When you play for a franchise that's won an NHL-record 24 Stanley Cups, expectations are going to be high. This is a city that's had players like Jean Béliveau and Maurice Richard. You'll be at events and you'll get to talk to legends like Yvan Cournoyer, who won 10 Stanley Cups in Montreal, and he'll tell you he had to retire because he ran out of fingers for all those rings. To be able to pull on the same jersey as guys like them is something special.
The biggest thing you hear from those guys is what it's like to win in Montreal. I don't think there's a cooler city in the League you'd be able to have that celebration in.
Winning here would mean everything. That's why we play. You sacrifice and you do everything you can day in and day out and it's all so you can win a Stanley Cup and raise another banner in those rafters.
We know it won't be easy and we know there will need to be changes, but we're a confident group. We're confident because we have a great locker room here. Years like the one we just had are the ones where you realize it the most. No one ever started pointing fingers. If anything, we pulled closer together. With the guys we have, we really enjoy coming to the rink every day and growing together as a group.
We have a good mix, too. We have some great veteran leaders and some young guys who are just about to enter their prime.
Then there's Carey Price.
Carey Price is Carey Price. In our minds, he's the best goaltender in the world. You can't win the ultimate prize without having a great goalie, but he's also a real leader in our group. He's such a calming presence. There's craziness going on around him and he's still always so even keel.

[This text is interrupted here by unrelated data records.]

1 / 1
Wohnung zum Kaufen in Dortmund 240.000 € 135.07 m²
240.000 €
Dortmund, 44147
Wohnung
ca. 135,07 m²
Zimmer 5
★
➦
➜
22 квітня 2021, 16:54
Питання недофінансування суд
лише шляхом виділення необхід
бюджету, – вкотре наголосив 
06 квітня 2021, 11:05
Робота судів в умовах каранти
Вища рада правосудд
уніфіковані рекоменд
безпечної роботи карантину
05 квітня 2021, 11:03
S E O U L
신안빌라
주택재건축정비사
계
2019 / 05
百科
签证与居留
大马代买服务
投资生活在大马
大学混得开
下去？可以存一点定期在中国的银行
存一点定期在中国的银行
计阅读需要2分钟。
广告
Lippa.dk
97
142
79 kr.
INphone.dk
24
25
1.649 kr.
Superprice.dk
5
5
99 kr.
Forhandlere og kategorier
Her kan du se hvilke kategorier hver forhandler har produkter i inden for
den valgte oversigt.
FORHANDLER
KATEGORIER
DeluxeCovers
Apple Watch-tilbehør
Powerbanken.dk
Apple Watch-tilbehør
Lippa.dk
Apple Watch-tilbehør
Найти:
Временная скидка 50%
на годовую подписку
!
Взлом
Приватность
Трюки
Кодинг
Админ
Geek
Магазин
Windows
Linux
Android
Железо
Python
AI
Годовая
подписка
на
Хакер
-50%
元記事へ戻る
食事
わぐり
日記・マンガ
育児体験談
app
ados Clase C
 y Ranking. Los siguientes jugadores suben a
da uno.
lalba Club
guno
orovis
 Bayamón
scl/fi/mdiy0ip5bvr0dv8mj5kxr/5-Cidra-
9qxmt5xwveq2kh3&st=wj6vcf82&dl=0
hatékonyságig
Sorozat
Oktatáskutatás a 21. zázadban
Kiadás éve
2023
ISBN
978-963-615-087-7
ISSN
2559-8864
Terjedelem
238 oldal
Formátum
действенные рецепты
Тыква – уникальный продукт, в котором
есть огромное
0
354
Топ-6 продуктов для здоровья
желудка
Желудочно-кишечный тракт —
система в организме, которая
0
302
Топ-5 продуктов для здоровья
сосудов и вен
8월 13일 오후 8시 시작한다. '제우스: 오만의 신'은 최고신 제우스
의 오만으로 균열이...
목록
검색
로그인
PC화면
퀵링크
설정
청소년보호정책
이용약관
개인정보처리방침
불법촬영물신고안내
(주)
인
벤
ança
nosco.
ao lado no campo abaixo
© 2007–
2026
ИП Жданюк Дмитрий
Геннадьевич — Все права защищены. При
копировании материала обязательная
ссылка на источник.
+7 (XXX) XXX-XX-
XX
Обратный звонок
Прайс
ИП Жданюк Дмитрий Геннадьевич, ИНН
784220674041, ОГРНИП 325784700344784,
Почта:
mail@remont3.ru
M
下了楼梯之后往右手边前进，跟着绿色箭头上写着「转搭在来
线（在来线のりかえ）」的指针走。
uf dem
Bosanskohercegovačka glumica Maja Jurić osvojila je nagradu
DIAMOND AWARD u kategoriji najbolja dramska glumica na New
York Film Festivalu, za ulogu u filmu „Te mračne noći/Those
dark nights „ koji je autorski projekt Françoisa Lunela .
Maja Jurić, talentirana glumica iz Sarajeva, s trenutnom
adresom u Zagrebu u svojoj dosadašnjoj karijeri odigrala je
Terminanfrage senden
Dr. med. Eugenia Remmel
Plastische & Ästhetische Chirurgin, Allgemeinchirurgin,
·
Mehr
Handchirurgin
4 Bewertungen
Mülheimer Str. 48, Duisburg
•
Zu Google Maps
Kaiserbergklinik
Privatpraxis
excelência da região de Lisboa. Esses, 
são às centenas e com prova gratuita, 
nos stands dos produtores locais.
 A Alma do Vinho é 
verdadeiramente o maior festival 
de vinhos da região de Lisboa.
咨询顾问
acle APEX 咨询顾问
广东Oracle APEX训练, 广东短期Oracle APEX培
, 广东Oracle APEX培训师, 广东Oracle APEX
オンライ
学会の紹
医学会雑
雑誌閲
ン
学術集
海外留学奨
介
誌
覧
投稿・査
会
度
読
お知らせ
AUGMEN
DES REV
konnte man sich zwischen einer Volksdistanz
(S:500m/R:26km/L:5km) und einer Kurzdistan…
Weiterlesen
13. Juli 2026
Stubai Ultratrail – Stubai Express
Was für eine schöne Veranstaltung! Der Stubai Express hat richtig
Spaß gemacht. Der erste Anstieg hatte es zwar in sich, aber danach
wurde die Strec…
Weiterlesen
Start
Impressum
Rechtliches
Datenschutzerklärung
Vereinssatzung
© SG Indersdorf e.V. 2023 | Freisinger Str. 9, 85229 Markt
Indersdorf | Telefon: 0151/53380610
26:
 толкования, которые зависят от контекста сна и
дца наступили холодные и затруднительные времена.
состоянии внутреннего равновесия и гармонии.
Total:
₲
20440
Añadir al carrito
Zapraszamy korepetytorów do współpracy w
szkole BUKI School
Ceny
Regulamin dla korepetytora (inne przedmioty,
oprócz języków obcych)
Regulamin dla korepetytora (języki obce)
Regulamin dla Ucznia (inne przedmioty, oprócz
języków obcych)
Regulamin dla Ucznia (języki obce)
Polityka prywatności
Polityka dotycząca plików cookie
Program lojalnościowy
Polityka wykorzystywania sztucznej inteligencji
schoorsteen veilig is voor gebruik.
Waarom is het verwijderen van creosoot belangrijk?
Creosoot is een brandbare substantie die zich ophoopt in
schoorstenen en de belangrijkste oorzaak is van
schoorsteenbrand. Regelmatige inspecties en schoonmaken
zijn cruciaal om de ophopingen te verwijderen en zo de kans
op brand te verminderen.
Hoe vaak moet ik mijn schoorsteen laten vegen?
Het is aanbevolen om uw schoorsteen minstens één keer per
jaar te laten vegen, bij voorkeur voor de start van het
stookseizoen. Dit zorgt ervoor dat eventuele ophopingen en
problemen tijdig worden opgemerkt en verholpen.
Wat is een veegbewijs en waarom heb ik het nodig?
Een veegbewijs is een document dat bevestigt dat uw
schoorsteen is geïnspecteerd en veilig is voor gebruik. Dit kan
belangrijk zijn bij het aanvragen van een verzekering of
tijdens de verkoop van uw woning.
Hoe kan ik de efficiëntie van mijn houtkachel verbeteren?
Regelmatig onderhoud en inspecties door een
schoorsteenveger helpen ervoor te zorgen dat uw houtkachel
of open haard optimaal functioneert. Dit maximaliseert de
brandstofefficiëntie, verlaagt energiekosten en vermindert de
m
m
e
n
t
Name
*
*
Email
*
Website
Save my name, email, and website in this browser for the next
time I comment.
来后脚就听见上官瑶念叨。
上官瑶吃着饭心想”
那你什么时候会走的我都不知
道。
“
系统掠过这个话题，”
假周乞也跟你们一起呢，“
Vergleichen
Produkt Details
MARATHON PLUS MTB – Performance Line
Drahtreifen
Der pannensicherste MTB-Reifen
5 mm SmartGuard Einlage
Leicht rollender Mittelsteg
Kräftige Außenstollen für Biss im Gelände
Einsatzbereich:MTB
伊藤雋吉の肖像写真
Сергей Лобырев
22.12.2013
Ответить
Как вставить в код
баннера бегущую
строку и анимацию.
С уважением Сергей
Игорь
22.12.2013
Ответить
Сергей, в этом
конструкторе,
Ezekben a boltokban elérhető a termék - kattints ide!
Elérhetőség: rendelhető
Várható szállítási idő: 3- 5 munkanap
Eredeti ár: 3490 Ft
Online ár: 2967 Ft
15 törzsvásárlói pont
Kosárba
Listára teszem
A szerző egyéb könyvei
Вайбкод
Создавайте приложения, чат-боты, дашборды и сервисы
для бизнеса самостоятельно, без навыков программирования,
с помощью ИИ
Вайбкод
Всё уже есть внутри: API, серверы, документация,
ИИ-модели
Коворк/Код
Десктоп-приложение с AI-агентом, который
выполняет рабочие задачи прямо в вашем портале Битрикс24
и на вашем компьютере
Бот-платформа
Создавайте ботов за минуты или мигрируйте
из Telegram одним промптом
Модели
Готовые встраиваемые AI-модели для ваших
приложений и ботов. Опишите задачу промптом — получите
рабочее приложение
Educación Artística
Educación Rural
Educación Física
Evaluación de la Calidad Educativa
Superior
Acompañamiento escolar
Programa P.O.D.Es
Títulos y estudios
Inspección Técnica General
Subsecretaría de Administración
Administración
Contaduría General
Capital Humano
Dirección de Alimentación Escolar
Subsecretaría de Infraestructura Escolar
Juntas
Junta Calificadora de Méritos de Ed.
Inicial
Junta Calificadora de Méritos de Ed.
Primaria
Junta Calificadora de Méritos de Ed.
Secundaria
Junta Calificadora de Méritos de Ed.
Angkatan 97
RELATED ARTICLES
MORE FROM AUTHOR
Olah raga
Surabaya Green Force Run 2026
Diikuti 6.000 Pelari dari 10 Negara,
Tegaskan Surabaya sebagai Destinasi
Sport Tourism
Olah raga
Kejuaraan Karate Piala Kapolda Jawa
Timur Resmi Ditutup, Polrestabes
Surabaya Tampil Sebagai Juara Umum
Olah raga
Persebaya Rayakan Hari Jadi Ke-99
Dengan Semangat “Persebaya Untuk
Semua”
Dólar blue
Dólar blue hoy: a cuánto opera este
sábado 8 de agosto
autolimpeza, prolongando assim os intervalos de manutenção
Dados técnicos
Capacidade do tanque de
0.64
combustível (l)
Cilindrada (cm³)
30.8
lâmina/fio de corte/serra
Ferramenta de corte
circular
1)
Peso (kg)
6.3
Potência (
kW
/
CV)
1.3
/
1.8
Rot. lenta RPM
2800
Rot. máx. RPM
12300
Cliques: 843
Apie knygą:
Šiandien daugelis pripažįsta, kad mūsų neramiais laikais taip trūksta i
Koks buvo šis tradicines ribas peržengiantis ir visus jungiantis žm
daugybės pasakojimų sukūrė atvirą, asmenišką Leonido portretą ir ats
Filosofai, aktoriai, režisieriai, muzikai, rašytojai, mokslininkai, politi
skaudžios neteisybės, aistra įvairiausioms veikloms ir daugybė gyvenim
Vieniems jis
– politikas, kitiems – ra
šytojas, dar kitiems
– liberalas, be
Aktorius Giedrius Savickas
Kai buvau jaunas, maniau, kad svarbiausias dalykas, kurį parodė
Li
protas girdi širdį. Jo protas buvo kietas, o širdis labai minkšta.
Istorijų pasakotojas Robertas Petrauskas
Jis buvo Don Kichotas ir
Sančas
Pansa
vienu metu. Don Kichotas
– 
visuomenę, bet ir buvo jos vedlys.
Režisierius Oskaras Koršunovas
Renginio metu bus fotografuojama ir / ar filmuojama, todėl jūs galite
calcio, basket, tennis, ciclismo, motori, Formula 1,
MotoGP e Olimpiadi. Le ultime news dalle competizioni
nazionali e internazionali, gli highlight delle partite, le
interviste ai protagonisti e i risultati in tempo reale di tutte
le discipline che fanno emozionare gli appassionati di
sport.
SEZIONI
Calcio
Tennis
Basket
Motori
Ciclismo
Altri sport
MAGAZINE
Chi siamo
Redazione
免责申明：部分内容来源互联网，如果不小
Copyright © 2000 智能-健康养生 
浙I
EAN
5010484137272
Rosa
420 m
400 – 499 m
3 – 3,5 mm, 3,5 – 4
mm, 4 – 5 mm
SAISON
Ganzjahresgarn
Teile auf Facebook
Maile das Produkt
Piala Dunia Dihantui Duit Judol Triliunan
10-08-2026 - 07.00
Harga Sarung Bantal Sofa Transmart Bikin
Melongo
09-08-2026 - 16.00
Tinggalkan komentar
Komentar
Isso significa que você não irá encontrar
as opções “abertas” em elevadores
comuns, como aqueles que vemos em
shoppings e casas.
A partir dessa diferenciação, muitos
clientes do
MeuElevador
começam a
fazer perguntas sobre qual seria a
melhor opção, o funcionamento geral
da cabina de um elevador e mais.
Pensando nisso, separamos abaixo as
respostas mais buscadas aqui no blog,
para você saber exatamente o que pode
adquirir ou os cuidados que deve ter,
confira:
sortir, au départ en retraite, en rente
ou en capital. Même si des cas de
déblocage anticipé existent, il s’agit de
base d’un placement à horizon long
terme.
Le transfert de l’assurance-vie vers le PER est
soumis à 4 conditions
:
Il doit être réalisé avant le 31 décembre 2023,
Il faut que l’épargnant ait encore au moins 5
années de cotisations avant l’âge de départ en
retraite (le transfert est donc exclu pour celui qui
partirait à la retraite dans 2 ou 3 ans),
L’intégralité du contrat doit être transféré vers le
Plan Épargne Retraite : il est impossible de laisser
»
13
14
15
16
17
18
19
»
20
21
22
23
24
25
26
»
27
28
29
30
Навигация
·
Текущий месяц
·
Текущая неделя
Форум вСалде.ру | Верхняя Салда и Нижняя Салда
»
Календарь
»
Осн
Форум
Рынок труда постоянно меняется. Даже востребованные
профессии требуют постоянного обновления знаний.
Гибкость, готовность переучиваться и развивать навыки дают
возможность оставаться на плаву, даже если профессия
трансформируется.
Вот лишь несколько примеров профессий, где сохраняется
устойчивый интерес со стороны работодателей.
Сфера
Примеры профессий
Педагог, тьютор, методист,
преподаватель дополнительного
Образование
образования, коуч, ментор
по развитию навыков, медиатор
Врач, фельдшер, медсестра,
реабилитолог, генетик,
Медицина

The experience he had at the Olympics in 2014 when he and Shea won gold with Team Canada has taken them a long way. Both of those guys embody a winning attitude and a winning culture. They bring it with them everywhere they go. There are just intangibles you need from your leadership group in order to win, and those guys have them. They're leaders in the way that they pull guys along and bring the best out in everyone they're around.
As a player, you want management and ownership to believe in you. They believe in us. Now it's going to be up to us to go out and get the job done.
There are a lot of different things that go into deciding where to play - family, contracts - but when it comes down to it, the biggest thing any hockey player wants is a winning culture and the Montreal Canadiens have done that better than anyone in the history of the NHL.
Why wouldn't you want to be a part of that?